Task to carry out
In the account of the Troy exhibit, what was the single real complaint?

Text section
⁂

The collection of papyri, sculpture, pottery, paintings and literature on display at The British Museum’s Troy Exhibit is, to say the least, mesmerizing.   A large part of the exhibit is devoted to telling the story of the Trojan Saga through black and red figure vase painting from the 6th and 5th centuries BCE.  It was a special treat for me to go to the museum with @flowerville since, as a skilled potter herself, she helped me appreciate even more the creative process of making these delicate vessels.

Black figure amphora by Execkias. Achilles and Ajax playing a game. c. 540-530 BCE.

 

The marble sculpture of The Wounded Achilles by Filippo Albacini was also something we lingered over for a long time.  It is placed in such a way in the center of the exhibit that it is easily viewed from all sides.

The Wounded Achilles. Filippo Albacini. 1825. Marble with restored gilded arrow.

 

Another view of The Wounded Achilles.

 

The objects that I think we were the most fond of, and certainly most excited to view, were the books.  The displays of literature included Dryden’s 1697 translation of the Aeneid as well as Pope’s handwritten draft of the Iliad which includes his drawing of the Shield of Achilles.

Dryden’s 1697 translation of Vergil’s Aeneid

 

Handwritten draft of Pope’s translation of the Iliad with a drawing of the Shield of Achilles. 1712-24

 

I really could go on and on about the exhibit but these are just a few of the highlights.  One additional piece I would like to mention, which was built as a set especially for the exhibit, is an enormous wooden skeleton of the Trojan Horse as if it were in the process of being constructed by the Greeks.  It immediately brought to mind these lines of Vergil’s Aeneid 2.13-17 (translation is my own):

Fracti bello fatisque repulsi
ductores Danaum tot iam labentibus annis
instar montis equum divina Palladis arte
aedificant, sectaque intexunt abiete costas;
votum pro reditu similant; ea fama vagatur.

Shattered by war, repulsed by fate, and
with so many years now having slipped by,
the leaders of the Greeks, with divine
inspiration from Athena, built a horse
that was as big as a mountain. They covered
up the skeleton and ribs they constructed
with felled trees. They pretended to
pray for a safe return; this rumor
of their departure was spread around.

 

A skeleton of the Trojan Horse suspended from the exhibit ceiling.

 

This was really a once in a lifetime experience for me and sharing it with flowerville made it even more of a special occasion.  Our only real complaint was that there wasn’t enough Latin and Ancient Greek text included with the English translations.  But viewing these artifacts has inspired us both to look at and translate the ancient texts, especially The Aeneid.

⁂

Limb landmark coordinates
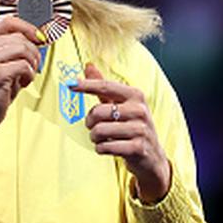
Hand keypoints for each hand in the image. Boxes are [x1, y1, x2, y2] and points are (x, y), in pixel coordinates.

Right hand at [0, 16, 44, 138]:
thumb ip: (11, 47)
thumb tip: (37, 36)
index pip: (7, 21)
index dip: (28, 27)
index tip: (39, 38)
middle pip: (19, 36)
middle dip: (33, 52)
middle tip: (32, 67)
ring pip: (23, 48)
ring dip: (32, 63)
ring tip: (26, 75)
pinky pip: (24, 65)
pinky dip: (29, 75)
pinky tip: (22, 83)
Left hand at [72, 63, 170, 202]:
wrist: (152, 156)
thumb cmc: (133, 127)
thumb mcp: (122, 105)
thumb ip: (104, 88)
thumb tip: (88, 66)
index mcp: (135, 96)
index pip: (106, 87)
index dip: (86, 85)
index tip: (70, 84)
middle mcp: (139, 110)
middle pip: (98, 112)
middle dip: (90, 122)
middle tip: (94, 127)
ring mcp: (140, 130)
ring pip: (99, 131)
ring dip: (94, 138)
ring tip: (102, 139)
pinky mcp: (137, 148)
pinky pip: (105, 147)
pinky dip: (101, 149)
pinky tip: (109, 148)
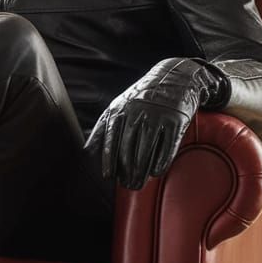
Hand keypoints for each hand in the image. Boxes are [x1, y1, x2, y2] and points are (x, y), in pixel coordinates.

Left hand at [84, 57, 226, 189]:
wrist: (175, 77)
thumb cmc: (142, 98)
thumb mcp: (119, 107)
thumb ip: (103, 128)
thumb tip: (86, 152)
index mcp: (120, 109)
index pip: (111, 139)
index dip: (109, 160)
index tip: (109, 177)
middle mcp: (137, 112)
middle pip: (129, 148)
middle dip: (127, 171)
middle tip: (128, 185)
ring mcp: (157, 115)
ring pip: (146, 150)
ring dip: (142, 170)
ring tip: (139, 182)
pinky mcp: (176, 120)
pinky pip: (167, 147)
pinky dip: (161, 162)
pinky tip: (156, 172)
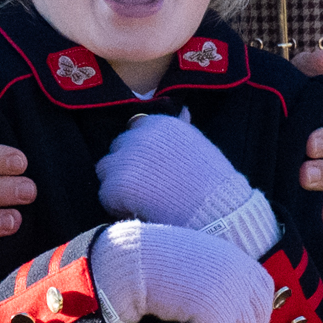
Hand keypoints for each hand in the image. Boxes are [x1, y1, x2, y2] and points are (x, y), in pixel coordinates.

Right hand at [90, 220, 273, 322]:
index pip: (266, 293)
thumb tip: (241, 314)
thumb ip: (225, 280)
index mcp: (238, 259)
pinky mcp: (214, 308)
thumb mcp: (202, 265)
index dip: (252, 316)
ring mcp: (229, 290)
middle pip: (258, 318)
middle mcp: (239, 272)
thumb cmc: (162, 267)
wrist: (135, 262)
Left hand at [96, 111, 250, 231]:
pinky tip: (139, 211)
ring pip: (106, 170)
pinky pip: (105, 195)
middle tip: (147, 187)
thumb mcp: (199, 145)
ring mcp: (126, 159)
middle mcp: (140, 135)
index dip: (141, 154)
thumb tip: (183, 112)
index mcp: (160, 123)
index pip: (135, 131)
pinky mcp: (118, 184)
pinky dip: (118, 206)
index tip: (154, 170)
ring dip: (118, 184)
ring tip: (141, 200)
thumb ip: (183, 128)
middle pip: (118, 149)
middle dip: (127, 166)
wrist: (217, 211)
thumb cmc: (213, 183)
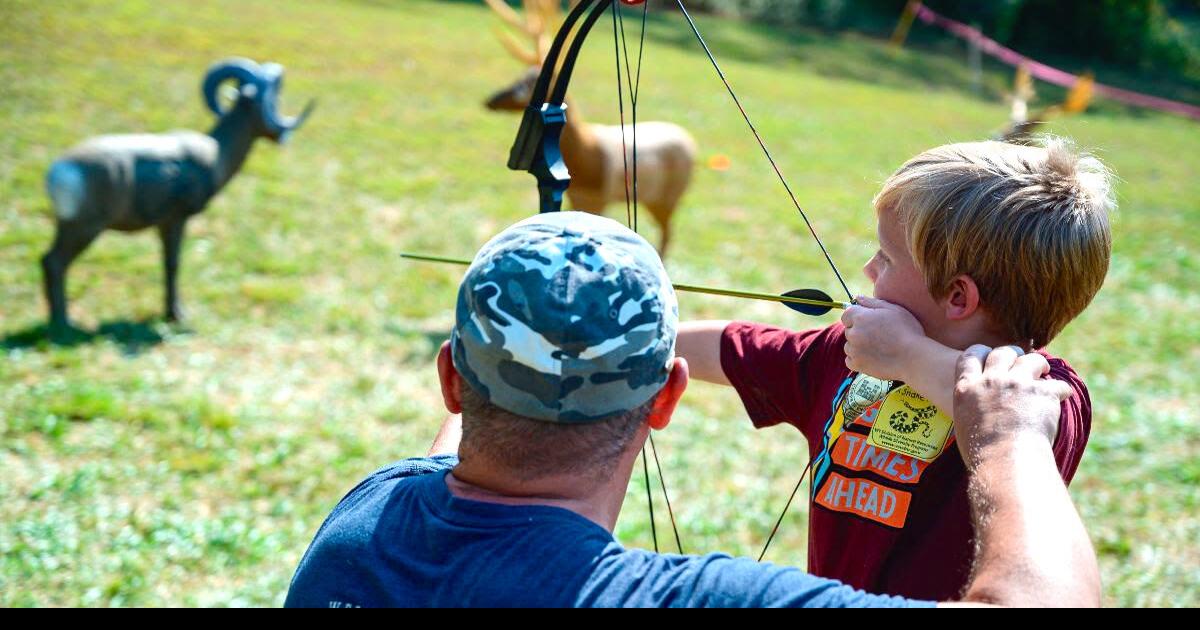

⁂

Result of the exercise
There wasn't enough Latin and Ancient Greek text included with the English translations.